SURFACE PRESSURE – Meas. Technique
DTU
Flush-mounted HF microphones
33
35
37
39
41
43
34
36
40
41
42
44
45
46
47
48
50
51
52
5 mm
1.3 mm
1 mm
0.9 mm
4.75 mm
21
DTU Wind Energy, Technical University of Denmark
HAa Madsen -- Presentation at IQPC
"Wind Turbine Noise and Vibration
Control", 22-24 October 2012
━━━
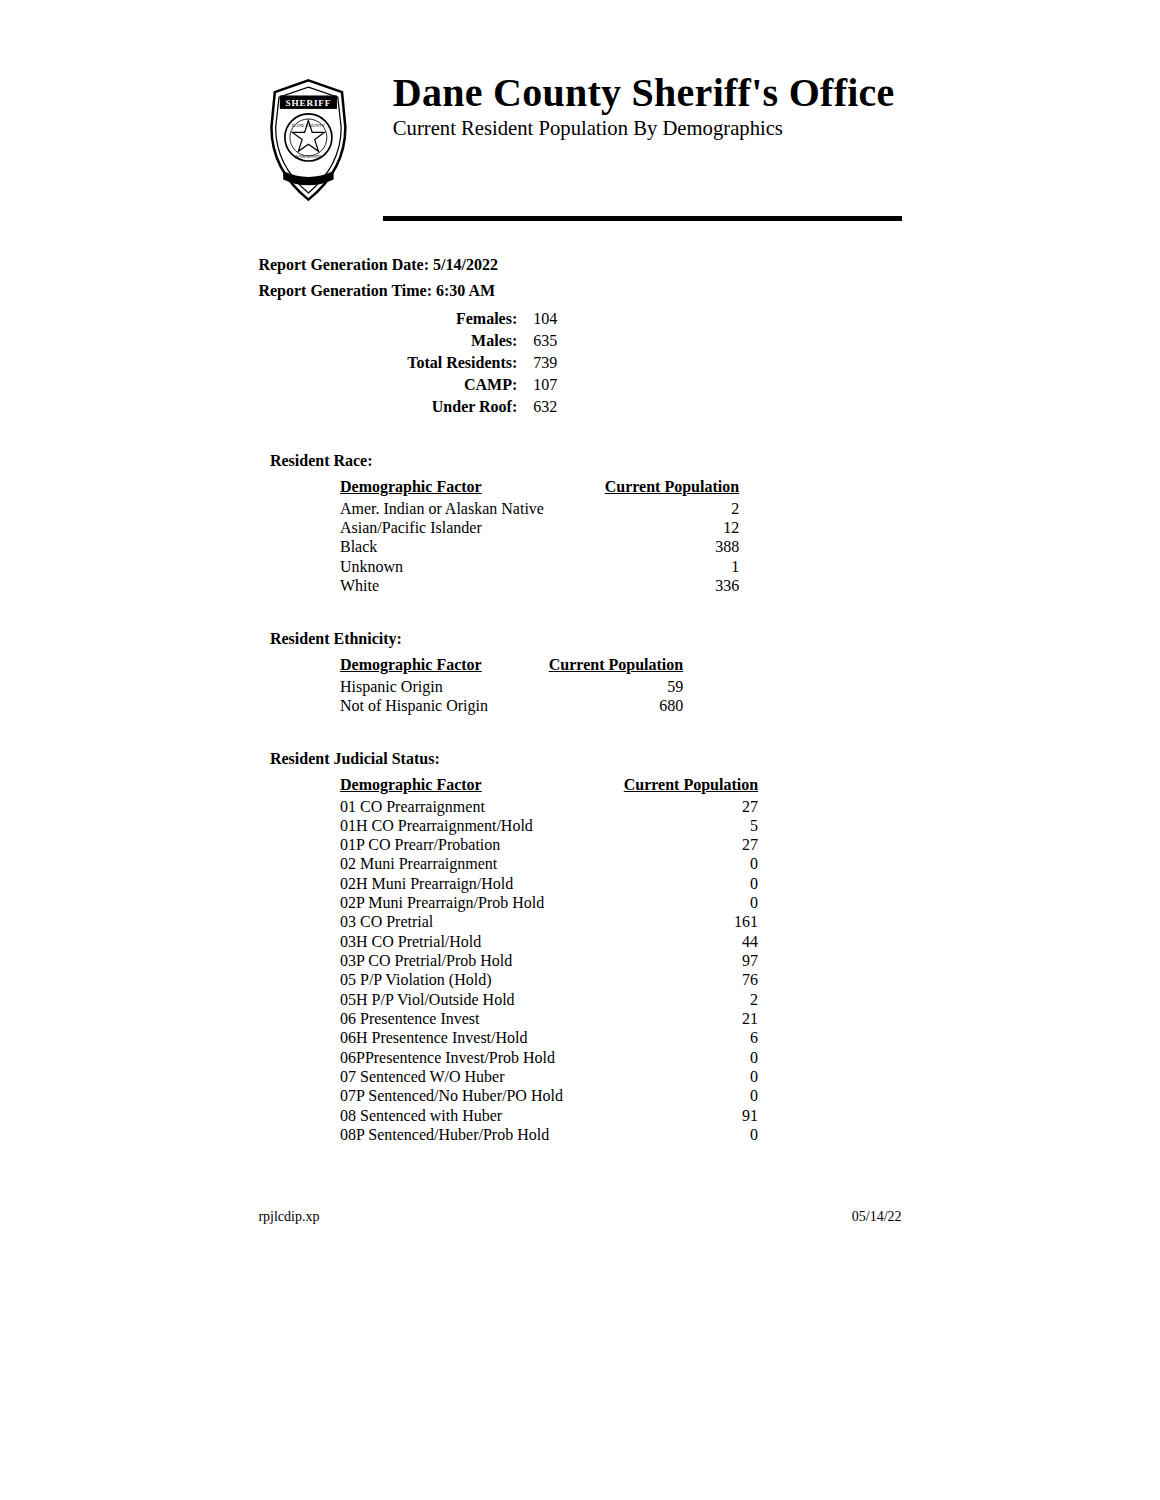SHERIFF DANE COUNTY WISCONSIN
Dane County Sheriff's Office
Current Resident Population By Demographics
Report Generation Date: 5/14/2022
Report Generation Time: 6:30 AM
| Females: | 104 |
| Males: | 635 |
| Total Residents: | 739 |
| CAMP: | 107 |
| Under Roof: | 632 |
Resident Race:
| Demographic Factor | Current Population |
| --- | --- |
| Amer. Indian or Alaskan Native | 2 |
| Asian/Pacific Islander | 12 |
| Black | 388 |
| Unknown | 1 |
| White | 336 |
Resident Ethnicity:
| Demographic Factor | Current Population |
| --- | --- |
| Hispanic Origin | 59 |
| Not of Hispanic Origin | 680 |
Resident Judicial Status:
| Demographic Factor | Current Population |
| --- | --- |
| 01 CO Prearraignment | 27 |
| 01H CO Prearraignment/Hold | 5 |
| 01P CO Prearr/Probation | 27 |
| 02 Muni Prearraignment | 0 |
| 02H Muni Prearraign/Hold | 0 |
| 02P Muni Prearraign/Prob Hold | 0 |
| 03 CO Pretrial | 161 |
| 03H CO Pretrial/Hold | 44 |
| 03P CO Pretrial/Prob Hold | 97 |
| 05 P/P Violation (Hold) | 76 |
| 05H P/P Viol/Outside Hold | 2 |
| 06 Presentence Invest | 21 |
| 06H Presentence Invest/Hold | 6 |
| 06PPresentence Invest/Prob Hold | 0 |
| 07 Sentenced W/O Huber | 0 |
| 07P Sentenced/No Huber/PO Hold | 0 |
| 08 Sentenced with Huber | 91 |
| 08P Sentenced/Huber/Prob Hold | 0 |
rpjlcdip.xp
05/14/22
━━━
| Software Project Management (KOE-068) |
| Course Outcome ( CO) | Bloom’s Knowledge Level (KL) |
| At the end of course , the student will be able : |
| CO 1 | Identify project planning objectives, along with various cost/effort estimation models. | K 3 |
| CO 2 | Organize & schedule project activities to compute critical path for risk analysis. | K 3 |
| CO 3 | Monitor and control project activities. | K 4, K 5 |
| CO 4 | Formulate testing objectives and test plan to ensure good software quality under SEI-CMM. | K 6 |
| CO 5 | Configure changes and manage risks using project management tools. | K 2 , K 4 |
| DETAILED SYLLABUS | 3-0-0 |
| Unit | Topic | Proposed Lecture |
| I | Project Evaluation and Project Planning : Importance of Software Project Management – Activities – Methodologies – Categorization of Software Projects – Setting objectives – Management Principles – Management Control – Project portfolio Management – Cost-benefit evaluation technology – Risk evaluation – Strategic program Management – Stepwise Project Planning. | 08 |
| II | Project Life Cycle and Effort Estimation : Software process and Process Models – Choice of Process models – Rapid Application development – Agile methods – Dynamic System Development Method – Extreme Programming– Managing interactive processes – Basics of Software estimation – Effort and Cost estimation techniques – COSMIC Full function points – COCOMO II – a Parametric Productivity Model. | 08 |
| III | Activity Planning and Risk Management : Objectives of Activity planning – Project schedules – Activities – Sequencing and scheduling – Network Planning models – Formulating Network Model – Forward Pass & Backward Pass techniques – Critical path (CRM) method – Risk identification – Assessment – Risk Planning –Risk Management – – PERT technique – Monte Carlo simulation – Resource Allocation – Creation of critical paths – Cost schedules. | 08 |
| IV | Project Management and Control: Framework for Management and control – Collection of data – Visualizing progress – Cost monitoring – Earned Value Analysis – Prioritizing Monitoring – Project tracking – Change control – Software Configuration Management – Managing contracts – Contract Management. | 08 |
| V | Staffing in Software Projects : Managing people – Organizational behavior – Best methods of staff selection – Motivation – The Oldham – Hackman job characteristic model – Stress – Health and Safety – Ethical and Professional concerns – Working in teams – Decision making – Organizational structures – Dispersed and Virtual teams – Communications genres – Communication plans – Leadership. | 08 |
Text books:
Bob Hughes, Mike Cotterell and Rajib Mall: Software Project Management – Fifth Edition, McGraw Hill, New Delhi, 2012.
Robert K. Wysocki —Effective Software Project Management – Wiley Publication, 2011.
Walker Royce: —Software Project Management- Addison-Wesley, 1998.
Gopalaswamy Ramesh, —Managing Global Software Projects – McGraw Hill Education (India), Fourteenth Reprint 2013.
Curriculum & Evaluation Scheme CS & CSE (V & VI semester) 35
━━━
REQUIRED WORK:
Find the word "with" in the records and pull out each line that has it.

THE COMPLETED TASK:
| 08 Sentenced with Huber | 91 |
| CO 1 | Identify project planning objectives, along with various cost/effort estimation models. | K 3 |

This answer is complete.